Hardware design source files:
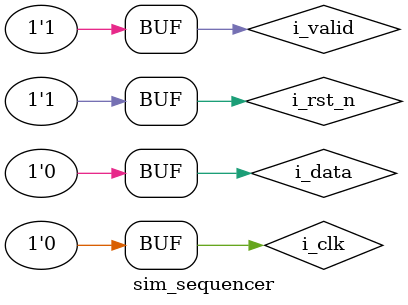
<source format=v>
`timescale 1ns / 1ps

module sim_sequencer(

    );
	
	reg  i_clk = 0;
	reg  i_rst_n = 0;
	reg  i_valid = 0;
	reg  i_data = 0;
	
	wire o_en;
	wire [2:0]o_cnt;
	
    parameter PERIOD = 10;
    always begin
       i_clk = 1'b1;
       #(PERIOD/2) i_clk = 1'b0;
       #(PERIOD/2);
    end	
	
	initial begin
		i_rst_n = 1'b0;
		#100;
		i_rst_n = 1'b1;
		#100;
		
		i_valid = 1'b0;
		i_data = 1'b1;
		#10;
		i_valid = 1'b0;
		i_data = 1'b1;
		#10;
		i_valid = 1'b0;
		i_data = 1'b0;
		#10;
		i_valid = 1'b0;
		i_data = 1'b1;
		#10;
		
		i_valid = 1'b1;
		i_data = 1'b1;
		#10;
		i_valid = 1'b1;
		i_data = 1'b1;
		#10;
		i_valid = 1'b1;
		i_data = 1'b0;
		#10;
		i_valid = 1'b0;
		i_data = 1'b1;
		#10;		
		i_valid = 1'b1;
		i_data = 1'b0;
		#10;
		i_valid = 1'b1;
		i_data = 1'b1;
		#10;
		i_valid = 1'b1;
		i_data = 1'b0;
		#10;
		i_valid = 1'b1;
		i_data = 1'b1;
		#10;
		i_valid = 1'b1;
		i_data = 1'b1;
		#10;
		i_valid = 1'b1;
		i_data = 1'b0;
		#10;
		i_valid = 1'b1;
		i_data = 1'b1;
		#10;
		i_valid = 1'b1;
		i_data = 1'b1;
		#10;
		i_valid = 1'b1;
		i_data = 1'b1;
		#10;
		i_valid = 1'b1;
		i_data = 1'b1;
		#10;
		i_valid = 1'b1;
		i_data = 1'b1;
		#10;
		i_valid = 1'b1;
		i_data = 1'b0;
		#10;
		i_valid = 1'b1;
		i_data = 1'b1;
		#10;
		i_valid = 1'b1;
		i_data = 1'b1;
		#10;
		i_valid = 1'b1;
		i_data = 1'b0;
		#10;
	end
	
	sequencer my_sequencer(
	.i_clk(i_clk),             //系统时钟
	.i_rst_n(i_rst_n),         //系统复位，低电平有效
	.i_valid(i_valid),         //输入有效，高电平有效
	.i_data(i_data),           //输入数据
	                           
	.o_en(o_en),               //有效序列检测到标志
	.o_cnt(o_cnt)              //有效序列计数
    );	
	
endmodule

</source>
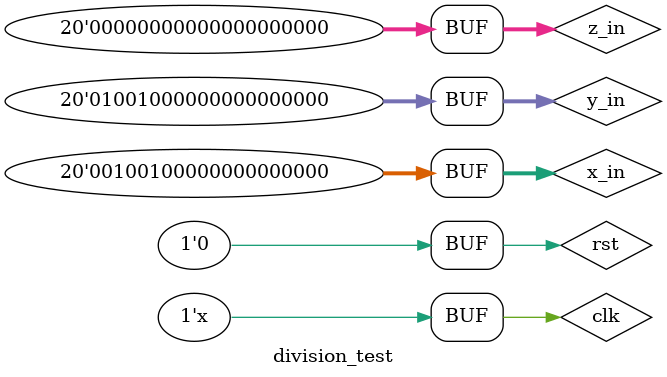
<source format=v>
`timescale 1ns / 1ps


module division_test;

	// Inputs
	reg clk;
	reg rst;
	reg [19:0] x_in;
	reg [19:0] y_in;
	reg [19:0] z_in;

	// Outputs
	wire [19:0] x_out;
	wire [19:0] y_out;
	wire [19:0] z_out;

	// Instantiate the Unit Under Test (UUT)
	Main uut (
		.clk(clk), 
		.rst(rst), 
		.x_in(x_in), 
		.y_in(y_in), 
		.z_in(z_in), 
		.x_out(x_out), 
		.y_out(y_out), 
		.z_out(z_out)
	);
	
	always #10 clk = ~clk;

	initial begin
		// Initialize Inputs
		clk = 0;
		rst = 1;
		
		#99;
		
		rst = 0;
		#50
		x_in = 20'b00100100000000000000;
		y_in = 20'b01001000000000000000;
		z_in = 20'b00000000000000000000;

		// Wait 100 ns for global reset to finish
		#100;
        
		// Add stimulus here

	end
      
endmodule


</source>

» **Exercise brief**
Where the data contains images, drop them and print the rest exactly.

» **Exercise output**
<source format=v>
`timescale 1ns / 1ps

module sim_sequencer(

    );
	
	reg  i_clk = 0;
	reg  i_rst_n = 0;
	reg  i_valid = 0;
	reg  i_data = 0;
	
	wire o_en;
	wire [2:0]o_cnt;
	
    parameter PERIOD = 10;
    always begin
       i_clk = 1'b1;
       #(PERIOD/2) i_clk = 1'b0;
       #(PERIOD/2);
    end	
	
	initial begin
		i_rst_n = 1'b0;
		#100;
		i_rst_n = 1'b1;
		#100;
		
		i_valid = 1'b0;
		i_data = 1'b1;
		#10;
		i_valid = 1'b0;
		i_data = 1'b1;
		#10;
		i_valid = 1'b0;
		i_data = 1'b0;
		#10;
		i_valid = 1'b0;
		i_data = 1'b1;
		#10;
		
		i_valid = 1'b1;
		i_data = 1'b1;
		#10;
		i_valid = 1'b1;
		i_data = 1'b1;
		#10;
		i_valid = 1'b1;
		i_data = 1'b0;
		#10;
		i_valid = 1'b0;
		i_data = 1'b1;
		#10;		
		i_valid = 1'b1;
		i_data = 1'b0;
		#10;
		i_valid = 1'b1;
		i_data = 1'b1;
		#10;
		i_valid = 1'b1;
		i_data = 1'b0;
		#10;
		i_valid = 1'b1;
		i_data = 1'b1;
		#10;
		i_valid = 1'b1;
		i_data = 1'b1;
		#10;
		i_valid = 1'b1;
		i_data = 1'b0;
		#10;
		i_valid = 1'b1;
		i_data = 1'b1;
		#10;
		i_valid = 1'b1;
		i_data = 1'b1;
		#10;
		i_valid = 1'b1;
		i_data = 1'b1;
		#10;
		i_valid = 1'b1;
		i_data = 1'b1;
		#10;
		i_valid = 1'b1;
		i_data = 1'b1;
		#10;
		i_valid = 1'b1;
		i_data = 1'b0;
		#10;
		i_valid = 1'b1;
		i_data = 1'b1;
		#10;
		i_valid = 1'b1;
		i_data = 1'b1;
		#10;
		i_valid = 1'b1;
		i_data = 1'b0;
		#10;
	end
	
	sequencer my_sequencer(
	.i_clk(i_clk),             //系统时钟
	.i_rst_n(i_rst_n),         //系统复位，低电平有效
	.i_valid(i_valid),         //输入有效，高电平有效
	.i_data(i_data),           //输入数据
	                           
	.o_en(o_en),               //有效序列检测到标志
	.o_cnt(o_cnt)              //有效序列计数
    );	
	
endmodule

</source>
<source format=v>
`timescale 1ns / 1ps


module division_test;

	// Inputs
	reg clk;
	reg rst;
	reg [19:0] x_in;
	reg [19:0] y_in;
	reg [19:0] z_in;

	// Outputs
	wire [19:0] x_out;
	wire [19:0] y_out;
	wire [19:0] z_out;

	// Instantiate the Unit Under Test (UUT)
	Main uut (
		.clk(clk), 
		.rst(rst), 
		.x_in(x_in), 
		.y_in(y_in), 
		.z_in(z_in), 
		.x_out(x_out), 
		.y_out(y_out), 
		.z_out(z_out)
	);
	
	always #10 clk = ~clk;

	initial begin
		// Initialize Inputs
		clk = 0;
		rst = 1;
		
		#99;
		
		rst = 0;
		#50
		x_in = 20'b00100100000000000000;
		y_in = 20'b01001000000000000000;
		z_in = 20'b00000000000000000000;

		// Wait 100 ns for global reset to finish
		#100;
        
		// Add stimulus here

	end
      
endmodule


</source>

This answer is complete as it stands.